- _WORK TASK_
Write out the text of all the records below again, substituting "Side Panel" for "Sidebar" and keeping everything else the same. Omit the pictures.

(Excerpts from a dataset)

====================

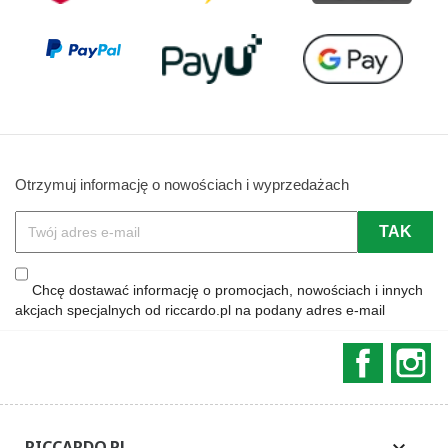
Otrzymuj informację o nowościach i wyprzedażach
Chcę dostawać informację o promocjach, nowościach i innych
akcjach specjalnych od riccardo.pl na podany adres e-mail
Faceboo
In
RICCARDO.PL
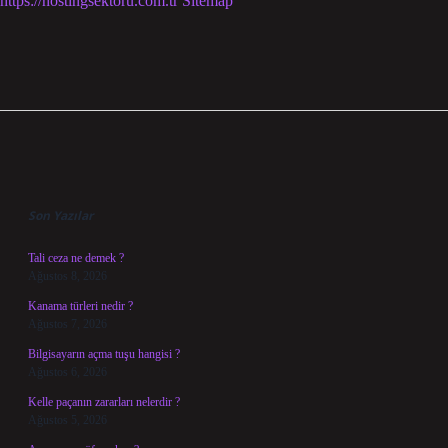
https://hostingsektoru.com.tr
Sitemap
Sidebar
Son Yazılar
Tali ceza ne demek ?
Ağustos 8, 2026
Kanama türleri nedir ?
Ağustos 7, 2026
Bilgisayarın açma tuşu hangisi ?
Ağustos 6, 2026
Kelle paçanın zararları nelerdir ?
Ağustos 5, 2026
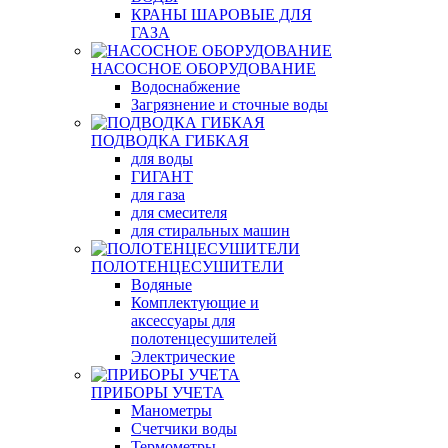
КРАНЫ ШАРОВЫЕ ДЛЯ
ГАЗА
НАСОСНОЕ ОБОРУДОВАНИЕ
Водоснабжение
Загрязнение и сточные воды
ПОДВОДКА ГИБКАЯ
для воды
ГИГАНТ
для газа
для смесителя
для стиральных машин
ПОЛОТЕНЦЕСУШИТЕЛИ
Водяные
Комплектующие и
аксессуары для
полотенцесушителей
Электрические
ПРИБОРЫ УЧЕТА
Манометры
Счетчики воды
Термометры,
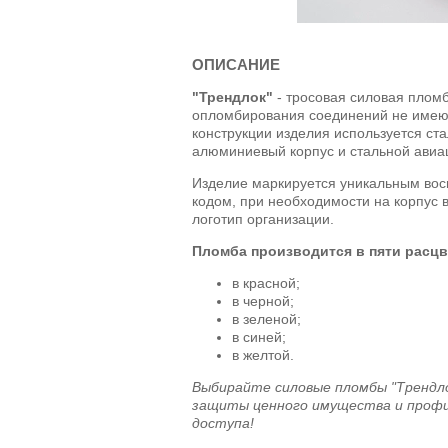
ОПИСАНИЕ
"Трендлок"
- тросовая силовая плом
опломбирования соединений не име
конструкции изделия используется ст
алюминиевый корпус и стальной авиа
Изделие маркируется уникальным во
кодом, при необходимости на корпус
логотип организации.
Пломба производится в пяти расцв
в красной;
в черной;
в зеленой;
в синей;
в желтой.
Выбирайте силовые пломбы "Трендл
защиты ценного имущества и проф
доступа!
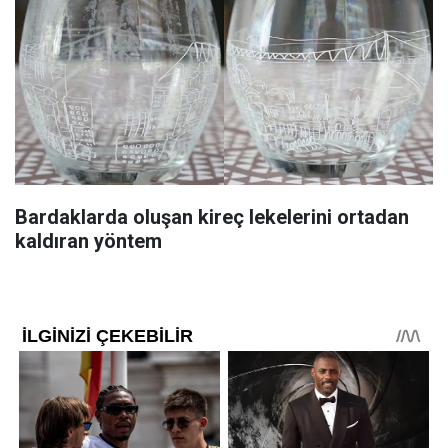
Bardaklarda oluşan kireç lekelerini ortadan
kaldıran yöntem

====================

- _ANSWER BOX_
Otrzymuj informację o nowościach i wyprzedażach
Chcę dostawać informację o promocjach, nowościach i innych
akcjach specjalnych od riccardo.pl na podany adres e-mail
Faceboo
In
RICCARDO.PL
https://hostingsektoru.com.tr
Sitemap
Side Panel
Son Yazılar
Tali ceza ne demek ?
Ağustos 8, 2026
Kanama türleri nedir ?
Ağustos 7, 2026
Bilgisayarın açma tuşu hangisi ?
Ağustos 6, 2026
Kelle paçanın zararları nelerdir ?
Ağustos 5, 2026
КРАНЫ ШАРОВЫЕ ДЛЯ
ГАЗА
НАСОСНОЕ ОБОРУДОВАНИЕ
Водоснабжение
Загрязнение и сточные воды
ПОДВОДКА ГИБКАЯ
для воды
ГИГАНТ
для газа
для смесителя
для стиральных машин
ПОЛОТЕНЦЕСУШИТЕЛИ
Водяные
Комплектующие и
аксессуары для
полотенцесушителей
Электрические
ПРИБОРЫ УЧЕТА
Манометры
Счетчики воды
Термометры,
ОПИСАНИЕ
"Трендлок"
- тросовая силовая плом
опломбирования соединений не име
конструкции изделия используется ст
алюминиевый корпус и стальной авиа
Изделие маркируется уникальным во
кодом, при необходимости на корпус
логотип организации.
Пломба производится в пяти расцв
в красной;
в черной;
в зеленой;
в синей;
в желтой.
Выбирайте силовые пломбы "Трендл
защиты ценного имущества и проф
доступа!
Bardaklarda oluşan kireç lekelerini ortadan
kaldıran yöntem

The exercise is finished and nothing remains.